- Request -
Across all the entries, how many lines hold "Potenziamento"? Answer with that number and nothing else.

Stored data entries
▬▬▬▬▬▬
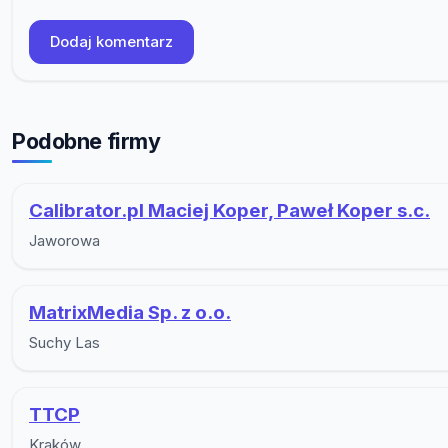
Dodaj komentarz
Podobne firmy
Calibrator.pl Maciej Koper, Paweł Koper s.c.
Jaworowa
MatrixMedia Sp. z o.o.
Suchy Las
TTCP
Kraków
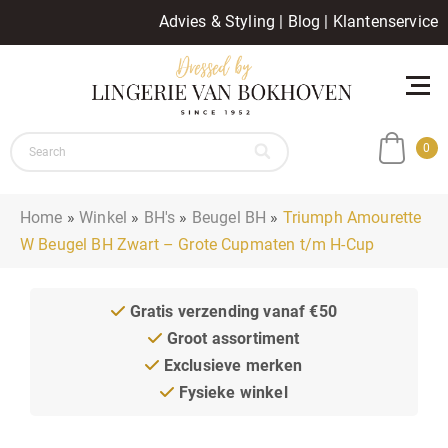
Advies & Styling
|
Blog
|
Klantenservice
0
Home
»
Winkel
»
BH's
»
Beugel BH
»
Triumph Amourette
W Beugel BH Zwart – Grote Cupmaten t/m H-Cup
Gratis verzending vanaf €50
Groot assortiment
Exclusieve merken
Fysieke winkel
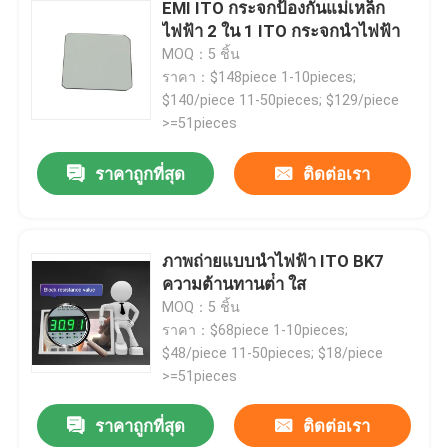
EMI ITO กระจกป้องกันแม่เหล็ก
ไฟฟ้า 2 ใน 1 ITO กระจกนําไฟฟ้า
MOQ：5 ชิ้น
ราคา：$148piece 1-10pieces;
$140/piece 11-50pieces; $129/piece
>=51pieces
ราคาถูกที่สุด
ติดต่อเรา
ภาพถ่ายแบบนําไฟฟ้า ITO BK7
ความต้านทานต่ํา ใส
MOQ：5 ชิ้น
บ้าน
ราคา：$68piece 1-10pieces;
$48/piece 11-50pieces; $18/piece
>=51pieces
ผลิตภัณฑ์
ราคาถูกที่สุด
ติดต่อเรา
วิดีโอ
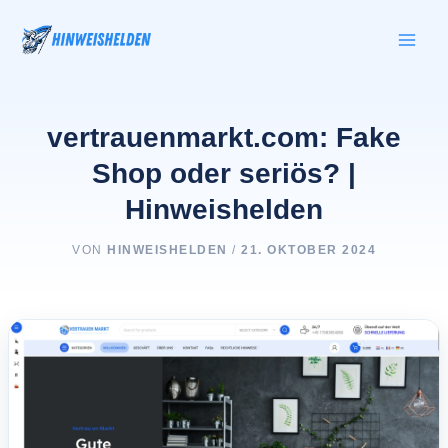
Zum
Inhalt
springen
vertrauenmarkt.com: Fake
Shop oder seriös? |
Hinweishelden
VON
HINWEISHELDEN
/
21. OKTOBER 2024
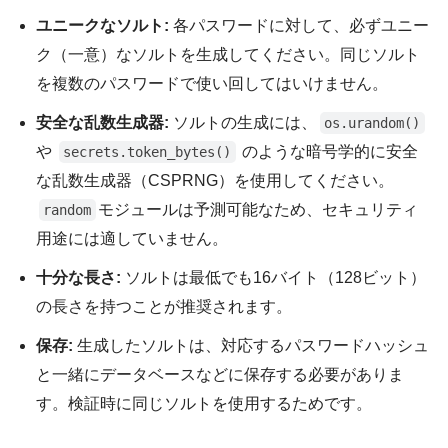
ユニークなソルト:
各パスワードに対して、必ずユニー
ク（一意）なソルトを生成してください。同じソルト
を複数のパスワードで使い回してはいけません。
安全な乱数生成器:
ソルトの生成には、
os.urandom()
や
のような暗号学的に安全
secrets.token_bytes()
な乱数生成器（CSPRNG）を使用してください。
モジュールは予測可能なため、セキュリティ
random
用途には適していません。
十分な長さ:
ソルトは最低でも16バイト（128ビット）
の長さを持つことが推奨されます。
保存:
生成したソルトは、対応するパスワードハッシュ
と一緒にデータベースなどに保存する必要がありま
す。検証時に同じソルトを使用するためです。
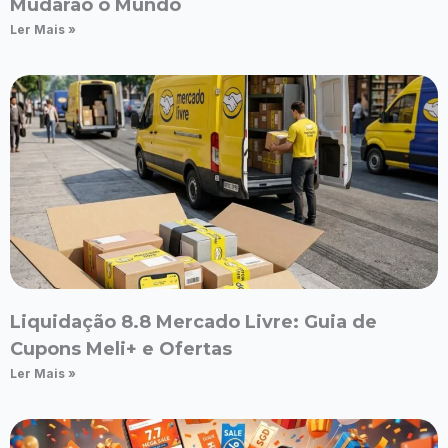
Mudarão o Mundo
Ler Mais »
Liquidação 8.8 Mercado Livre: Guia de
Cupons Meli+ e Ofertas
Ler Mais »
▬▬▬▬▬▬
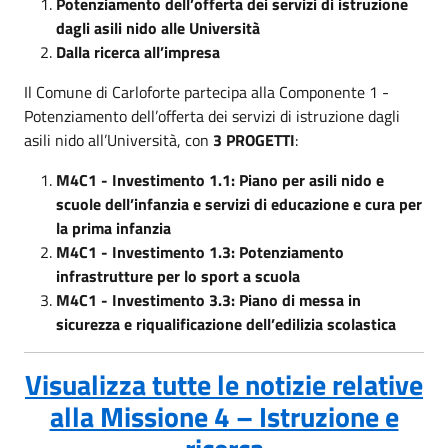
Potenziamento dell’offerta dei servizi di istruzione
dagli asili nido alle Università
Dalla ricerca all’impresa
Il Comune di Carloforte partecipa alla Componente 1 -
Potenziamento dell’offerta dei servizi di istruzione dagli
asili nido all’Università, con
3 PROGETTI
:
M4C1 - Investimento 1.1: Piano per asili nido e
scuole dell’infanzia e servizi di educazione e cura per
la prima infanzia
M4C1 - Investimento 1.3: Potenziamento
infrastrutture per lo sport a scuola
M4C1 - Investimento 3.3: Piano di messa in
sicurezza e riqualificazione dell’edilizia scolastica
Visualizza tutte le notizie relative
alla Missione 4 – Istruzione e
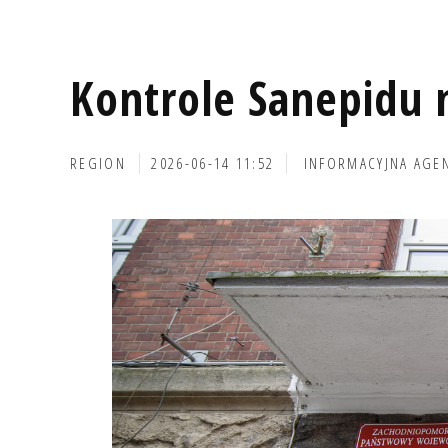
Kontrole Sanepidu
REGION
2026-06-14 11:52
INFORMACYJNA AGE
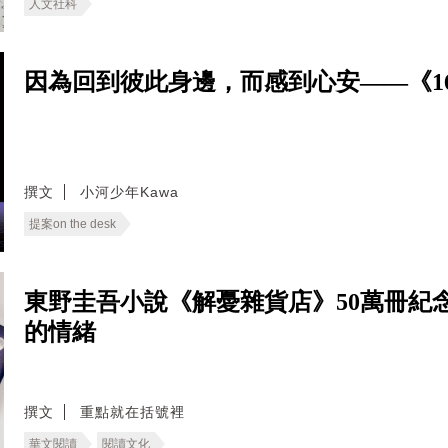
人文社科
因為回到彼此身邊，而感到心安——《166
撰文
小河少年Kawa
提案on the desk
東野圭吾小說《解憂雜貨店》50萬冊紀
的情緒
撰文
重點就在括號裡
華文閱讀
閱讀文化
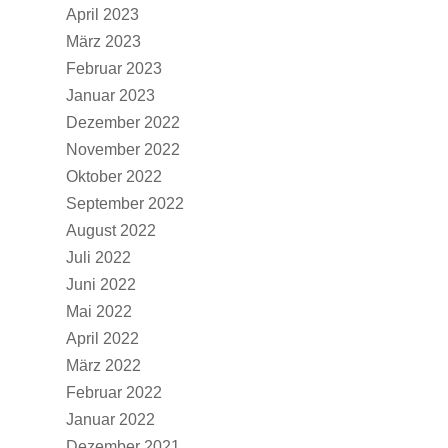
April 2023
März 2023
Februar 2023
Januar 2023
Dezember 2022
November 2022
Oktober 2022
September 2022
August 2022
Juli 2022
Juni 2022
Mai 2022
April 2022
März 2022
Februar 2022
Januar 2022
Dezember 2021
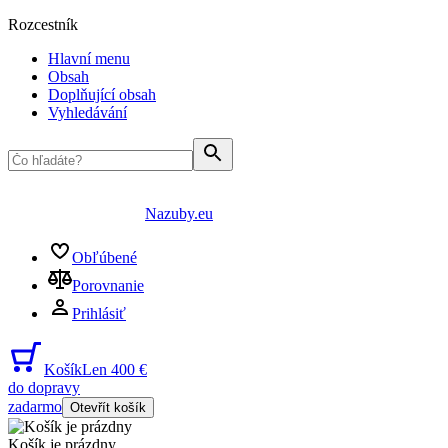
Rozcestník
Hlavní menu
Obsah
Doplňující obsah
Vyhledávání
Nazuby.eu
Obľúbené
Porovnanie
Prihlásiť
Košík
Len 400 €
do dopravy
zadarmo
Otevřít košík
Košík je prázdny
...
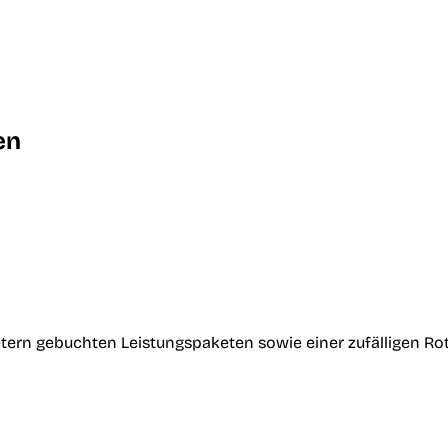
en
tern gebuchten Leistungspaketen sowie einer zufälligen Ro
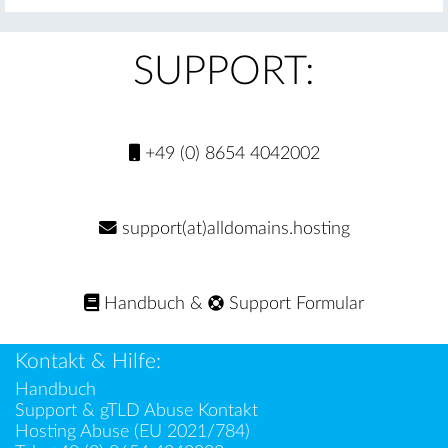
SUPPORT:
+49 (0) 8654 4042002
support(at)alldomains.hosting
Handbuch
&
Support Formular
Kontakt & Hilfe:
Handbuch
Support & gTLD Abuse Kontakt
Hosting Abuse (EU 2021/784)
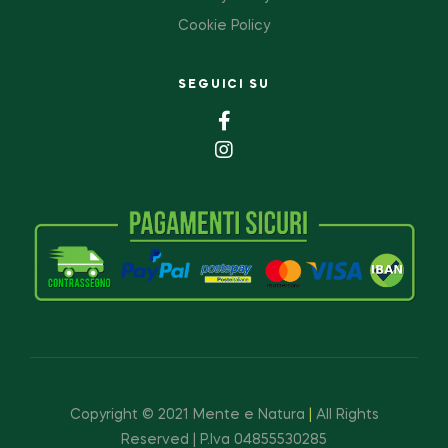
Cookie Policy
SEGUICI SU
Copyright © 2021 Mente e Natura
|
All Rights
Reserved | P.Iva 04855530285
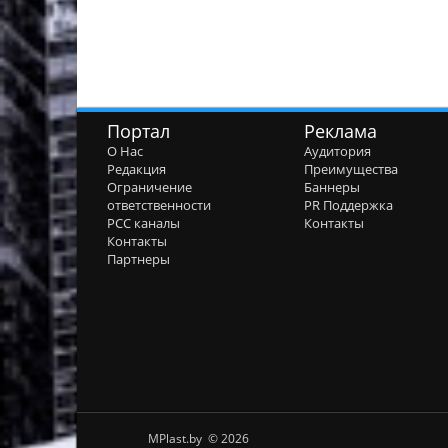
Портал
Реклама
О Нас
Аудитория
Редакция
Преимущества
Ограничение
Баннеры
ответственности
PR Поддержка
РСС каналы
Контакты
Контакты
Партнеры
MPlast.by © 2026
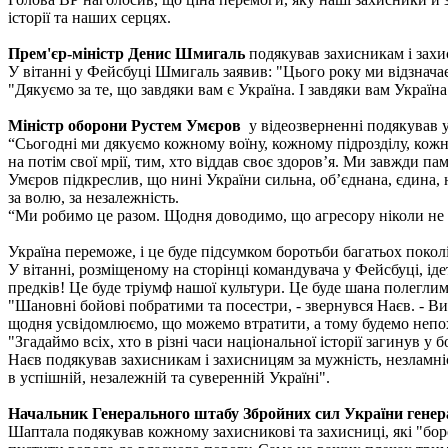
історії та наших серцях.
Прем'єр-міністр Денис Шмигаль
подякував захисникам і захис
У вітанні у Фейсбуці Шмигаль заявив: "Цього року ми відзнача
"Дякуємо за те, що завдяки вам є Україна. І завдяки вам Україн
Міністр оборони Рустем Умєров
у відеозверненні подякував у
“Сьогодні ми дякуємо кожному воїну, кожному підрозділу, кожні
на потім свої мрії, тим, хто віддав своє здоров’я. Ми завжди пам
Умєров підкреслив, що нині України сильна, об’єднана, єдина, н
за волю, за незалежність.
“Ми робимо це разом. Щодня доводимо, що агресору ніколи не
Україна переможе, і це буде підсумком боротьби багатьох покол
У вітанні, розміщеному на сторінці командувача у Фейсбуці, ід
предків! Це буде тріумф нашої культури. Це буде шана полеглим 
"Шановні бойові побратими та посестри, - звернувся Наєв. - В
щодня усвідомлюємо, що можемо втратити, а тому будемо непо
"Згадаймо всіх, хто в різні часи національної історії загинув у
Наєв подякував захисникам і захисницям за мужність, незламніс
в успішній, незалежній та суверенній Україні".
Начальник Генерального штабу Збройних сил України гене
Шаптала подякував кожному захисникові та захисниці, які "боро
▬▬▬▬▬▬
- Exercise solution -
3